─── Provided data
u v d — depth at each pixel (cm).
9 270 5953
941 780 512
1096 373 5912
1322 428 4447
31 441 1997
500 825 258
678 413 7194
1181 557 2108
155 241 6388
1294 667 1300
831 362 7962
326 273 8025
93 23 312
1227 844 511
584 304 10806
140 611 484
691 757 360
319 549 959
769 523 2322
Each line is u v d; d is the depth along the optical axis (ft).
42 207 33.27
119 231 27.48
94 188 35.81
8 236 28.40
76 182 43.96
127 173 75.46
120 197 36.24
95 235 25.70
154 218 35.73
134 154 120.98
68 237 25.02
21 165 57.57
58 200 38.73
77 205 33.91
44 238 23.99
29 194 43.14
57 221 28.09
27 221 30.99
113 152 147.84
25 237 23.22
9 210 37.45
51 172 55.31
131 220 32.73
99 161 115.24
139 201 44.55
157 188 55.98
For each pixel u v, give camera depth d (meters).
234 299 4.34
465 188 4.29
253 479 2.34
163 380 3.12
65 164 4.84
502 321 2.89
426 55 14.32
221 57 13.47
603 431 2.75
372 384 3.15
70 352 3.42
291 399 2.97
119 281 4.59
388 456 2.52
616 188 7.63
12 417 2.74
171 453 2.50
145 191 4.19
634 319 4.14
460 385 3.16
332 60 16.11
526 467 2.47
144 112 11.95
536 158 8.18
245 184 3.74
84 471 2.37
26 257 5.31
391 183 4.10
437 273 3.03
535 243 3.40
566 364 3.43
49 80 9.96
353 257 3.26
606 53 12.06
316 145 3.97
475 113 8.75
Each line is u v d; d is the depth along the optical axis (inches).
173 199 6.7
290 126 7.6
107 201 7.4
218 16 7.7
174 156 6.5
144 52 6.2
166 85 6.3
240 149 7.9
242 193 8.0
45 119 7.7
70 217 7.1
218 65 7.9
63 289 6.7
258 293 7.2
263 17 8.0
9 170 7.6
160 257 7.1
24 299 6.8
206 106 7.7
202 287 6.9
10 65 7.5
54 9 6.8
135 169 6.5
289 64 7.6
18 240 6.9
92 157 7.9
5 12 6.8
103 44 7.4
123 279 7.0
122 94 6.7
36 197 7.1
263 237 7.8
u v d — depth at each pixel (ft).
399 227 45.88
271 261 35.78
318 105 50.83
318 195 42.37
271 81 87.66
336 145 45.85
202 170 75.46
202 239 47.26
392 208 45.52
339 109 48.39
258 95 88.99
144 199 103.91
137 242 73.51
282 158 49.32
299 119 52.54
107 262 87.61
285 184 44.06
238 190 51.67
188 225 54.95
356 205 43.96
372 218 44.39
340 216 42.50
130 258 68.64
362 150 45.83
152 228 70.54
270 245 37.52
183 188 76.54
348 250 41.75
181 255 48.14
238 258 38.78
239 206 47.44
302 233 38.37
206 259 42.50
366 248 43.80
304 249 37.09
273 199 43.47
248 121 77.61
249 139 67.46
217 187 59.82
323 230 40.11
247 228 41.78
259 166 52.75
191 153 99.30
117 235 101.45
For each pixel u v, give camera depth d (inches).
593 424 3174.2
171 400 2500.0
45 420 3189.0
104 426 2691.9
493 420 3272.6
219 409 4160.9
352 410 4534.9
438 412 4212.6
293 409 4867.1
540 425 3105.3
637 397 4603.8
──────
• Exercise description
Each entry above should be written again exactly.

• Exercise output
u v d — depth at each pixel (cm).
9 270 5953
941 780 512
1096 373 5912
1322 428 4447
31 441 1997
500 825 258
678 413 7194
1181 557 2108
155 241 6388
1294 667 1300
831 362 7962
326 273 8025
93 23 312
1227 844 511
584 304 10806
140 611 484
691 757 360
319 549 959
769 523 2322
Each line is u v d; d is the depth along the optical axis (ft).
42 207 33.27
119 231 27.48
94 188 35.81
8 236 28.40
76 182 43.96
127 173 75.46
120 197 36.24
95 235 25.70
154 218 35.73
134 154 120.98
68 237 25.02
21 165 57.57
58 200 38.73
77 205 33.91
44 238 23.99
29 194 43.14
57 221 28.09
27 221 30.99
113 152 147.84
25 237 23.22
9 210 37.45
51 172 55.31
131 220 32.73
99 161 115.24
139 201 44.55
157 188 55.98
For each pixel u v, give camera depth d (meters).
234 299 4.34
465 188 4.29
253 479 2.34
163 380 3.12
65 164 4.84
502 321 2.89
426 55 14.32
221 57 13.47
603 431 2.75
372 384 3.15
70 352 3.42
291 399 2.97
119 281 4.59
388 456 2.52
616 188 7.63
12 417 2.74
171 453 2.50
145 191 4.19
634 319 4.14
460 385 3.16
332 60 16.11
526 467 2.47
144 112 11.95
536 158 8.18
245 184 3.74
84 471 2.37
26 257 5.31
391 183 4.10
437 273 3.03
535 243 3.40
566 364 3.43
49 80 9.96
353 257 3.26
606 53 12.06
316 145 3.97
475 113 8.75
Each line is u v d; d is the depth along the optical axis (inches).
173 199 6.7
290 126 7.6
107 201 7.4
218 16 7.7
174 156 6.5
144 52 6.2
166 85 6.3
240 149 7.9
242 193 8.0
45 119 7.7
70 217 7.1
218 65 7.9
63 289 6.7
258 293 7.2
263 17 8.0
9 170 7.6
160 257 7.1
24 299 6.8
206 106 7.7
202 287 6.9
10 65 7.5
54 9 6.8
135 169 6.5
289 64 7.6
18 240 6.9
92 157 7.9
5 12 6.8
103 44 7.4
123 279 7.0
122 94 6.7
36 197 7.1
263 237 7.8
u v d — depth at each pixel (ft).
399 227 45.88
271 261 35.78
318 105 50.83
318 195 42.37
271 81 87.66
336 145 45.85
202 170 75.46
202 239 47.26
392 208 45.52
339 109 48.39
258 95 88.99
144 199 103.91
137 242 73.51
282 158 49.32
299 119 52.54
107 262 87.61
285 184 44.06
238 190 51.67
188 225 54.95
356 205 43.96
372 218 44.39
340 216 42.50
130 258 68.64
362 150 45.83
152 228 70.54
270 245 37.52
183 188 76.54
348 250 41.75
181 255 48.14
238 258 38.78
239 206 47.44
302 233 38.37
206 259 42.50
366 248 43.80
304 249 37.09
273 199 43.47
248 121 77.61
249 139 67.46
217 187 59.82
323 230 40.11
247 228 41.78
259 166 52.75
191 153 99.30
117 235 101.45
For each pixel u v, give camera depth d (inches).
593 424 3174.2
171 400 2500.0
45 420 3189.0
104 426 2691.9
493 420 3272.6
219 409 4160.9
352 410 4534.9
438 412 4212.6
293 409 4867.1
540 425 3105.3
637 397 4603.8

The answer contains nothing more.